____ Исходные данные

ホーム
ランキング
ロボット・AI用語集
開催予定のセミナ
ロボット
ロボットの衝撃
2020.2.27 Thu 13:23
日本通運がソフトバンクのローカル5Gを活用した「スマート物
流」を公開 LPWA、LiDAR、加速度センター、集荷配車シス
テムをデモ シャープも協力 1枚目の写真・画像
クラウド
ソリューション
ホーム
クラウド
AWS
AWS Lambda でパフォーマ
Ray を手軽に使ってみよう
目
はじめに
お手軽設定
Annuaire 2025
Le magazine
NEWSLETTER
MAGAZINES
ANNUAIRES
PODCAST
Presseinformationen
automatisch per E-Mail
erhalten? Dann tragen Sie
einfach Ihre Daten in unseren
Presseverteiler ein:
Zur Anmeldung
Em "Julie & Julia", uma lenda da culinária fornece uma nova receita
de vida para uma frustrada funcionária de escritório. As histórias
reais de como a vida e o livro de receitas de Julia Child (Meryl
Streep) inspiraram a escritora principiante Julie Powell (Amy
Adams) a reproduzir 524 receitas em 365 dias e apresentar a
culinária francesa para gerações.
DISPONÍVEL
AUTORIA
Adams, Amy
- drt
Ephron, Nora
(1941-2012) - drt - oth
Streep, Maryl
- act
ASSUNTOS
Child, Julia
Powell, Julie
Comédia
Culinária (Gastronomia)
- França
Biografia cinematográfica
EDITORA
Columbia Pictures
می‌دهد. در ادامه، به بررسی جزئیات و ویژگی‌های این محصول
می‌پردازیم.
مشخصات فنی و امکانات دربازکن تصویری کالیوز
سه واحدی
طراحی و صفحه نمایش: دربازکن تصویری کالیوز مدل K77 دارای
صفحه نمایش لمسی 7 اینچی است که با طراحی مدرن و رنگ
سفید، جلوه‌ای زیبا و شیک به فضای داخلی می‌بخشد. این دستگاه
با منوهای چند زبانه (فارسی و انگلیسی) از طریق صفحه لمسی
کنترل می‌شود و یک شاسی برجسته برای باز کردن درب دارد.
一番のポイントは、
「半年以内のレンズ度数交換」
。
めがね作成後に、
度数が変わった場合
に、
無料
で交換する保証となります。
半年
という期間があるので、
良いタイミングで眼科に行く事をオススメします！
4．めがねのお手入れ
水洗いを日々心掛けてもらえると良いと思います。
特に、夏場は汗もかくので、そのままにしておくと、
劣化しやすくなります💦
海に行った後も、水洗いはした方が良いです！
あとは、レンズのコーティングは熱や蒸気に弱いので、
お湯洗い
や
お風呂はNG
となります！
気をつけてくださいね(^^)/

________

Задание: Представьте весь текст приведенных выше данных в виде списка строк JSON, где каждой строке текста соответствует один элемент, а пустые строки опущены.

Решение:
[
  "ホーム",
  "ランキング",
  "ロボット・AI用語集",
  "開催予定のセミナ",
  "ロボット",
  "ロボットの衝撃",
  "2020.2.27 Thu 13:23",
  "日本通運がソフトバンクのローカル5Gを活用した「スマート物",
  "流」を公開 LPWA、LiDAR、加速度センター、集荷配車シス",
  "テムをデモ シャープも協力 1枚目の写真・画像",
  "クラウド",
  "ソリューション",
  "ホーム",
  "クラウド",
  "AWS",
  "AWS Lambda でパフォーマ",
  "Ray を手軽に使ってみよう",
  "目",
  "はじめに",
  "お手軽設定",
  "Annuaire 2025",
  "Le magazine",
  "NEWSLETTER",
  "MAGAZINES",
  "ANNUAIRES",
  "PODCAST",
  "Presseinformationen",
  "automatisch per E-Mail",
  "erhalten? Dann tragen Sie",
  "einfach Ihre Daten in unseren",
  "Presseverteiler ein:",
  "Zur Anmeldung",
  "Em \"Julie & Julia\", uma lenda da culinária fornece uma nova receita",
  "de vida para uma frustrada funcionária de escritório. As histórias",
  "reais de como a vida e o livro de receitas de Julia Child (Meryl",
  "Streep) inspiraram a escritora principiante Julie Powell (Amy",
  "Adams) a reproduzir 524 receitas em 365 dias e apresentar a",
  "culinária francesa para gerações.",
  "DISPONÍVEL",
  "AUTORIA",
  "Adams, Amy",
  "- drt",
  "Ephron, Nora",
  "(1941-2012) - drt - oth",
  "Streep, Maryl",
  "- act",
  "ASSUNTOS",
  "Child, Julia",
  "Powell, Julie",
  "Comédia",
  "Culinária (Gastronomia)",
  "- França",
  "Biografia cinematográfica",
  "EDITORA",
  "Columbia Pictures",
  "می‌دهد. در ادامه، به بررسی جزئیات و ویژگی‌های این محصول",
  "می‌پردازیم.",
  "مشخصات فنی و امکانات دربازکن تصویری کالیوز",
  "سه واحدی",
  "طراحی و صفحه نمایش: دربازکن تصویری کالیوز مدل K77 دارای",
  "صفحه نمایش لمسی 7 اینچی است که با طراحی مدرن و رنگ",
  "سفید، جلوه‌ای زیبا و شیک به فضای داخلی می‌بخشد. این دستگاه",
  "با منوهای چند زبانه (فارسی و انگلیسی) از طریق صفحه لمسی",
  "کنترل می‌شود و یک شاسی برجسته برای باز کردن درب دارد.",
  "一番のポイントは、",
  "「半年以内のレンズ度数交換」",
  "。",
  "めがね作成後に、",
  "度数が変わった場合",
  "に、",
  "無料",
  "で交換する保証となります。",
  "半年",
  "という期間があるので、",
  "良いタイミングで眼科に行く事をオススメします！",
  "4．めがねのお手入れ",
  "水洗いを日々心掛けてもらえると良いと思います。",
  "特に、夏場は汗もかくので、そのままにしておくと、",
  "劣化しやすくなります💦",
  "海に行った後も、水洗いはした方が良いです！",
  "あとは、レンズのコーティングは熱や蒸気に弱いので、",
  "お湯洗い",
  "や",
  "お風呂はNG",
  "となります！",
  "気をつけてくださいね(^^)/"
]